While I don’t plan on moving away from Apache Solr for my searching needs any time soon, Jeremy Zawodny’s post on Sphinx at craigslist made me want to take a closer look. Sphinx works with MySQL, PostgreSQL, and XML input as data sources, but MySQL seems to be the best documented. I’m a PostgreSQL guy so I ran in to a few hiccups along the way. These instructions, based on instructions on the Sphinx wiki, got me up and running on Ubuntu Server 8.10.
Install build toolchain:
$ sudo aptitude install build-essential checkinstall
Install Postgres:
$ sudo aptitude install postgresql postgresql-client \\ postgresql-client-common postgresql-contrib \\ postgresql-server-dev-8.3
Get Sphinx source:
$ wget http://www.sphinxsearch.com/downloads/sphinx-0.9.8.1.tar.gz $ tar xzvf sphinx-0.9.8.1.tar.gz $ cd sphinx-0.9.8.1
Configure and make:
$ ./configure --without-mysql --with-pgsql \\ --with-pgsql-includes=/usr/include/postgresql/ \\ --with-pgsql-lib=/usr/lib/postgresql/8.3/lib/ $ make
Run checkinstall:
$ mkdir /usr/local/var $ sudo checkinstall
Sphinx is now installed in /usr/local. Check out /usr/local/etc/ for configuration info.

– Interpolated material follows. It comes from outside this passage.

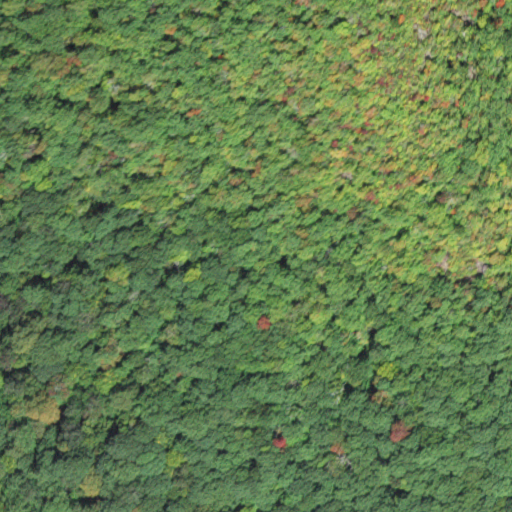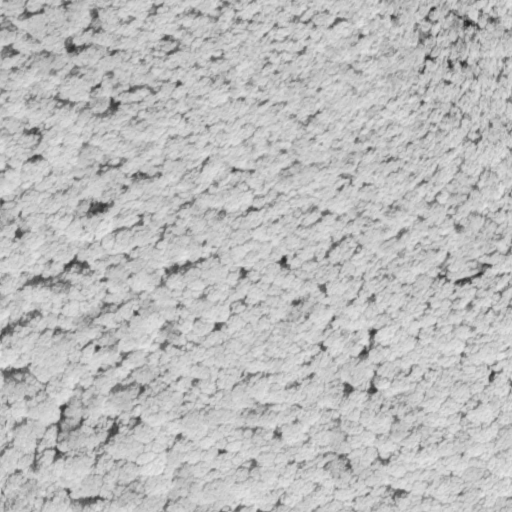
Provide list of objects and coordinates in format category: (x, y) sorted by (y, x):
river: (74, 462)
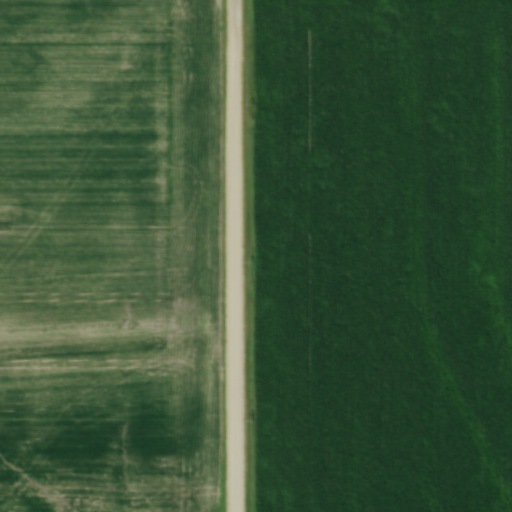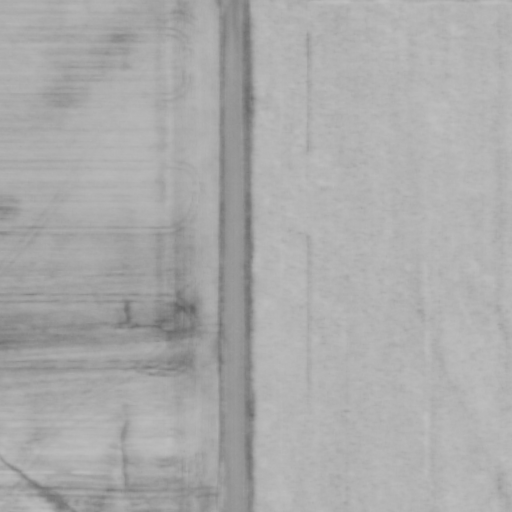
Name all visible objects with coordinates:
road: (239, 256)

Create something to index:
$ createdb -U postgres test $ psql -U postgres test test=# create table test (id integer primary key not null, text text); test=# insert into test (text) values ('Hello, World!'); test=# insert into test (text) values ('This is a test.'); test=# insert into test (text) values ('I have another thing to test.'); test=# -- A user with a password is required. test=# create user foo with password 'bar'; test=# alter table test owner to foo; test=# \\q
Configure sphinx (replace nano with your editor of choice):
$ cd /usr/local/etc $ sudo cp sphinx-min.conf.dist sphinx.conf $ sudo nano sphinx.conf
These values worked for me. I left configuration for indexer and searchd unchanged:
source src1 { type = pgsql sql_host = localhost sql_user = foo sql_pass = bar sql_db = test sql_port = 5432 sql_query = select id, text from test sql_query_info = SELECT * from test WHERE id=$id } index test1 { source = src1 path = /var/data/test1 docinfo = extern charset_type = utf-8 }
Reindex:
$ sudo mkdir /var/data $ sudo indexer --all
Run searchd:
$ sudo searchd
Play:
$ search world Sphinx 0.9.8.1-release (r1533) Copyright (c) 2001-2008, Andrew Aksyonoff using config file '/usr/local/etc/sphinx.conf'... index 'test1': query 'world ': returned 1 matches of 1 total in 0.000 sec displaying matches: 1. document=1, weight=1 words: 1. 'world': 1 documents, 1 hits
Use Python:
cd sphinx-0.9.8.1/api python >>> import sphinxapi, pprint >>> c = sphinxapi.SphinxClient() >>> q = c.Query('world') >>> pprint.pprint(q) {'attrs': [], 'error': '', 'fields': ['text'], 'matches': [{'attrs': {}, 'id': 1, 'weight': 1}], 'status': 0, 'time': '0.000', 'total': 1, 'total_found': 1, 'warning': '', 'words': [{'docs': 1, 'hits': 1, 'word': 'world'}]}
If you add new data and want to reindex, make sure you use the --rotate flag:
sudo indexer --rotate --all
This is an extremely quick and dirty installation designed to give me a sandbox
to play with. For production use you would want to run as a non-privileged user
and would probably want to have an /etc/init.d script for searchd or run it
behind supervised. If you’re looking to experiment with Sphinx and MySQL,
there should be plenty of documentation out there to get you started.